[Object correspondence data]
····················

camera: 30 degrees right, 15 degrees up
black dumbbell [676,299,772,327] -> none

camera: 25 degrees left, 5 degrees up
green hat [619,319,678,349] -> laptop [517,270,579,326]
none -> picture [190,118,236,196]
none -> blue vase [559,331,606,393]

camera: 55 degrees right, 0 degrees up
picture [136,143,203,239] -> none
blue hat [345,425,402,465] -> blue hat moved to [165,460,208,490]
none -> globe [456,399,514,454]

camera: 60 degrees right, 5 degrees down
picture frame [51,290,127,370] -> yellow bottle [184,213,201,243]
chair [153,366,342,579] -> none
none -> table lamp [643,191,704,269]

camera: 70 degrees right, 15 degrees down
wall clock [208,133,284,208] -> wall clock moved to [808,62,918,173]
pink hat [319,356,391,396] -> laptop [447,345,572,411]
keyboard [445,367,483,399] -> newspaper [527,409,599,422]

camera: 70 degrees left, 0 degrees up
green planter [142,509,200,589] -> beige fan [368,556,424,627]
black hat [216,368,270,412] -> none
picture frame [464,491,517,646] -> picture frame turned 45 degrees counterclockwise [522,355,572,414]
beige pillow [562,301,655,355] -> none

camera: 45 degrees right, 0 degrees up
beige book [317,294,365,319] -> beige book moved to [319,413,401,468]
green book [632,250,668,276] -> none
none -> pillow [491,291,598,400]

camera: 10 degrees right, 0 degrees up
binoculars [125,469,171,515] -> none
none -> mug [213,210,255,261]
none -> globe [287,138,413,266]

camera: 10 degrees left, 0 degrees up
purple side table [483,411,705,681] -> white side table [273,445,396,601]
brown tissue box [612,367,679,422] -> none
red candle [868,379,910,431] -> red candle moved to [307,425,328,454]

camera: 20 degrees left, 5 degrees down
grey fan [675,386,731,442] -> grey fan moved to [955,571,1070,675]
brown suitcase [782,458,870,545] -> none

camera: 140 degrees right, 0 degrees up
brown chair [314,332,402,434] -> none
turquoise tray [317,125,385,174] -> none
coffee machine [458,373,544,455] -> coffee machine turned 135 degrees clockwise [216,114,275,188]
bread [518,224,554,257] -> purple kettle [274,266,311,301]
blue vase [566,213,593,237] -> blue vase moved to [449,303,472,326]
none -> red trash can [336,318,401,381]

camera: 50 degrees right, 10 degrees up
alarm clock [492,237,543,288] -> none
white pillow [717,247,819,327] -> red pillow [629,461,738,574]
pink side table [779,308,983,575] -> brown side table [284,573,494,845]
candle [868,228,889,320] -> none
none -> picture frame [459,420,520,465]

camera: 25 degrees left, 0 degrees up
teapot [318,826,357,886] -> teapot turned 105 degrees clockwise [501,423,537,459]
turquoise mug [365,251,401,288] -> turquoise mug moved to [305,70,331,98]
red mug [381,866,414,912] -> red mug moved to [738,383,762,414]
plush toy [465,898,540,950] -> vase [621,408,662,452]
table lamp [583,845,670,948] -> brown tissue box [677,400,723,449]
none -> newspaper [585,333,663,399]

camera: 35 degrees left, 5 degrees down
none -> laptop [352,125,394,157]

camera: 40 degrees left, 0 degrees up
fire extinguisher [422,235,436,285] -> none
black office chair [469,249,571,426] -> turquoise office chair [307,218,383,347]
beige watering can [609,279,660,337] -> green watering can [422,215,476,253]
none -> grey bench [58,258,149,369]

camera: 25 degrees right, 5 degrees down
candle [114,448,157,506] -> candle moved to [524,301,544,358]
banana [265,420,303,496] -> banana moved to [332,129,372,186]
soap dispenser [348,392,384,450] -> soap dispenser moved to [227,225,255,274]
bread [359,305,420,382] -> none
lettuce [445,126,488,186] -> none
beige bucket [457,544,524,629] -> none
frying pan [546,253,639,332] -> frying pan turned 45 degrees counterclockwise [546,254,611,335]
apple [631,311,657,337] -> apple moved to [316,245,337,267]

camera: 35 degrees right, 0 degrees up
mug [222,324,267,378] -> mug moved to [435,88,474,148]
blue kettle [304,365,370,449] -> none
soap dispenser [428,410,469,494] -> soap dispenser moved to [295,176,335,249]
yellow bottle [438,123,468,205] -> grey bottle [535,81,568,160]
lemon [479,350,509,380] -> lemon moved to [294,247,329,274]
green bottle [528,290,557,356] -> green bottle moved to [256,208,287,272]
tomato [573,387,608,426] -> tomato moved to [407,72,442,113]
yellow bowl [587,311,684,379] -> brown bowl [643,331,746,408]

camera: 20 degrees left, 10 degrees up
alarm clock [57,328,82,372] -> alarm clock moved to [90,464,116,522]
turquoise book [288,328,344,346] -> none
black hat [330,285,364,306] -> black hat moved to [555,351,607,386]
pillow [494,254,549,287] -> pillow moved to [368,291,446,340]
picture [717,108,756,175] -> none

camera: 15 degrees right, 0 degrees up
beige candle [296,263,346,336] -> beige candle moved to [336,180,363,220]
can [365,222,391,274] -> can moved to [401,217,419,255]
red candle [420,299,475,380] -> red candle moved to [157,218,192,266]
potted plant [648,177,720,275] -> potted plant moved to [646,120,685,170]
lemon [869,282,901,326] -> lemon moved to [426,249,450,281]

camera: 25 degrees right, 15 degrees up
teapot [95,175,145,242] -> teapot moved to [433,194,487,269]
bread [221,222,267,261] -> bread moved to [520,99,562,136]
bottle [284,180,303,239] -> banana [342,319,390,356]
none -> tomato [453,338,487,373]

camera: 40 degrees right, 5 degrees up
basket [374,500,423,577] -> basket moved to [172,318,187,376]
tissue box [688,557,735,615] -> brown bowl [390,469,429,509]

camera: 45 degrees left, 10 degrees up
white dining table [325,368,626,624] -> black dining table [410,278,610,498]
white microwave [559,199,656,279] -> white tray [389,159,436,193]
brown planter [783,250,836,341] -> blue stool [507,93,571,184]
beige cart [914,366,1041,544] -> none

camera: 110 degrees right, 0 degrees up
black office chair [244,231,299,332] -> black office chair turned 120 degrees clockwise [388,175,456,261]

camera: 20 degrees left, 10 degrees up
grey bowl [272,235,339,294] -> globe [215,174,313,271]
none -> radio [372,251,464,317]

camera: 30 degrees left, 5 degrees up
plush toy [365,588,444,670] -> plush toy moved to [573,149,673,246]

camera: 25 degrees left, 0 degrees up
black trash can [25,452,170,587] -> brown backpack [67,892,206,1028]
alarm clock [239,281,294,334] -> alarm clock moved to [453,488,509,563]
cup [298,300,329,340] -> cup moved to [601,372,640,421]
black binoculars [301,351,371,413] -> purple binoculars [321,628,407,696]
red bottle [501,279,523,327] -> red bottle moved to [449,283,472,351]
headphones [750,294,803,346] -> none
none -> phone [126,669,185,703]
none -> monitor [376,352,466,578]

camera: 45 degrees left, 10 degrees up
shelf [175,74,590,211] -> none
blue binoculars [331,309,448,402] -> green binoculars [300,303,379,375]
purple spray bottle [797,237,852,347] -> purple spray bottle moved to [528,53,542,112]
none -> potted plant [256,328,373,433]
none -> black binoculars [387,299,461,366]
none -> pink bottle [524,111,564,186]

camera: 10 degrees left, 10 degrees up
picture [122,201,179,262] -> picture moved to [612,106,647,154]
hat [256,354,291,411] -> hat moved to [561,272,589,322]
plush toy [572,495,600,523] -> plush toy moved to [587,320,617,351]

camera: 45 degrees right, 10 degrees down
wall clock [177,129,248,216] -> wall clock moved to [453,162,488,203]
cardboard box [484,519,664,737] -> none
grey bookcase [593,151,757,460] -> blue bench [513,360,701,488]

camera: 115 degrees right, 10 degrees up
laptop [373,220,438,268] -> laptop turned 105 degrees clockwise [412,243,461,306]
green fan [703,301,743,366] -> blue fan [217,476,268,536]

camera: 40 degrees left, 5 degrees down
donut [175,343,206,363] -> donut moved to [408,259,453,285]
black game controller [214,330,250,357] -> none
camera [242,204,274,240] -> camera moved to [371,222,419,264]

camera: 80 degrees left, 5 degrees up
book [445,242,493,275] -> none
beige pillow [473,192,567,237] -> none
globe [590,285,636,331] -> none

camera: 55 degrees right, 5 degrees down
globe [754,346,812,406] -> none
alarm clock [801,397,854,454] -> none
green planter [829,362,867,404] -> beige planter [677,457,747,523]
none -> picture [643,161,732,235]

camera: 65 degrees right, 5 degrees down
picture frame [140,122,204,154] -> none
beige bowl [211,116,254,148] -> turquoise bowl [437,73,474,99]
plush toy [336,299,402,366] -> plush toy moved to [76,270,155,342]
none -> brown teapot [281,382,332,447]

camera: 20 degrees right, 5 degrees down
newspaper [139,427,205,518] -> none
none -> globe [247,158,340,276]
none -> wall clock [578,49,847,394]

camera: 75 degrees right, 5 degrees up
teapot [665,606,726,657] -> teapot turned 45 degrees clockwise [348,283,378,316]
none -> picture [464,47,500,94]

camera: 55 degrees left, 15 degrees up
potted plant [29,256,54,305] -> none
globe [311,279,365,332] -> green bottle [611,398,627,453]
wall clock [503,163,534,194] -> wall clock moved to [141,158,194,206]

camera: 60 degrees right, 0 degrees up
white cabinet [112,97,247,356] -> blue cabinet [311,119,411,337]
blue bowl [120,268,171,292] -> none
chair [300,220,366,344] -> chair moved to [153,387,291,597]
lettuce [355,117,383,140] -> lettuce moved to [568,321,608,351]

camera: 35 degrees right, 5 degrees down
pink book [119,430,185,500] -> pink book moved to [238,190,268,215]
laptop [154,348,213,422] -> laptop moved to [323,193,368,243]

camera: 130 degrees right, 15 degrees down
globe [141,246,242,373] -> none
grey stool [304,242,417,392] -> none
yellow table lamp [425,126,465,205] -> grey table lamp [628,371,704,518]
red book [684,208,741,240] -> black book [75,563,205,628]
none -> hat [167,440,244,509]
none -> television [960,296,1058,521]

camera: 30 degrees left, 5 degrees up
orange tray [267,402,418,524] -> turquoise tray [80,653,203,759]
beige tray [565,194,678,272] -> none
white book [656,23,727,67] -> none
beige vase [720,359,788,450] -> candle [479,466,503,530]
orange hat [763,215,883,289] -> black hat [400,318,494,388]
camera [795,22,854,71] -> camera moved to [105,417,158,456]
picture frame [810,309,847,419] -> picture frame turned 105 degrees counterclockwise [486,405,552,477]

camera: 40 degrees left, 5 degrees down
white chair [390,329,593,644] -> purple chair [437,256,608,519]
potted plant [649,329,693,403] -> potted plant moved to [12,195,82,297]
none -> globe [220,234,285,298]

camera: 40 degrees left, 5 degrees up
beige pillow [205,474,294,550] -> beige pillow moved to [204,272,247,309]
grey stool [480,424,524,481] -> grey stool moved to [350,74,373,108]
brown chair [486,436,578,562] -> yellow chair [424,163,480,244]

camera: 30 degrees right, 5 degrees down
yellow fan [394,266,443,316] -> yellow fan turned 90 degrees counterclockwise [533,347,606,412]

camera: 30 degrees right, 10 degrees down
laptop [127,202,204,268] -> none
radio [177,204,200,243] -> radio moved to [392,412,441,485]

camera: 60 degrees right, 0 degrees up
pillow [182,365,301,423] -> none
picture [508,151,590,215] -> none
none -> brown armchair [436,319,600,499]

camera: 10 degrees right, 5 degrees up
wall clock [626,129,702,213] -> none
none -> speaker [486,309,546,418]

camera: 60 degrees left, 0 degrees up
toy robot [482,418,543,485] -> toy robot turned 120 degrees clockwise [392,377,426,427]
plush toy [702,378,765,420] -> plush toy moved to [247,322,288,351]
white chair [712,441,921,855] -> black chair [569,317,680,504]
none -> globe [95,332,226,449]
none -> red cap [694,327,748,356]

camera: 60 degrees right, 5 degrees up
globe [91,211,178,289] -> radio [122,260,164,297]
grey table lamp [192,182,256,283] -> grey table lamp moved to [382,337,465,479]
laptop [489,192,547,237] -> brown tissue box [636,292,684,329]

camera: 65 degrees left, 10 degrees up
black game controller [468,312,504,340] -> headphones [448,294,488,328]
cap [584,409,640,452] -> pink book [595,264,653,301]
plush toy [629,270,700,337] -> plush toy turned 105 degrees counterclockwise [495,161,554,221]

····················

Prompt:
Only the lines above starting with the one with "purple spray bottle [797,237,852,347]" and going through the one with "beige bowl [211,116,254,148]" are to be copied, word for word and with both ends kept.

Exercise output:
purple spray bottle [797,237,852,347] -> purple spray bottle moved to [528,53,542,112]
none -> potted plant [256,328,373,433]
none -> black binoculars [387,299,461,366]
none -> pink bottle [524,111,564,186]

camera: 10 degrees left, 10 degrees up
picture [122,201,179,262] -> picture moved to [612,106,647,154]
hat [256,354,291,411] -> hat moved to [561,272,589,322]
plush toy [572,495,600,523] -> plush toy moved to [587,320,617,351]

camera: 45 degrees right, 10 degrees down
wall clock [177,129,248,216] -> wall clock moved to [453,162,488,203]
cardboard box [484,519,664,737] -> none
grey bookcase [593,151,757,460] -> blue bench [513,360,701,488]

camera: 115 degrees right, 10 degrees up
laptop [373,220,438,268] -> laptop turned 105 degrees clockwise [412,243,461,306]
green fan [703,301,743,366] -> blue fan [217,476,268,536]

camera: 40 degrees left, 5 degrees down
donut [175,343,206,363] -> donut moved to [408,259,453,285]
black game controller [214,330,250,357] -> none
camera [242,204,274,240] -> camera moved to [371,222,419,264]

camera: 80 degrees left, 5 degrees up
book [445,242,493,275] -> none
beige pillow [473,192,567,237] -> none
globe [590,285,636,331] -> none

camera: 55 degrees right, 5 degrees down
globe [754,346,812,406] -> none
alarm clock [801,397,854,454] -> none
green planter [829,362,867,404] -> beige planter [677,457,747,523]
none -> picture [643,161,732,235]

camera: 65 degrees right, 5 degrees down
picture frame [140,122,204,154] -> none
beige bowl [211,116,254,148] -> turquoise bowl [437,73,474,99]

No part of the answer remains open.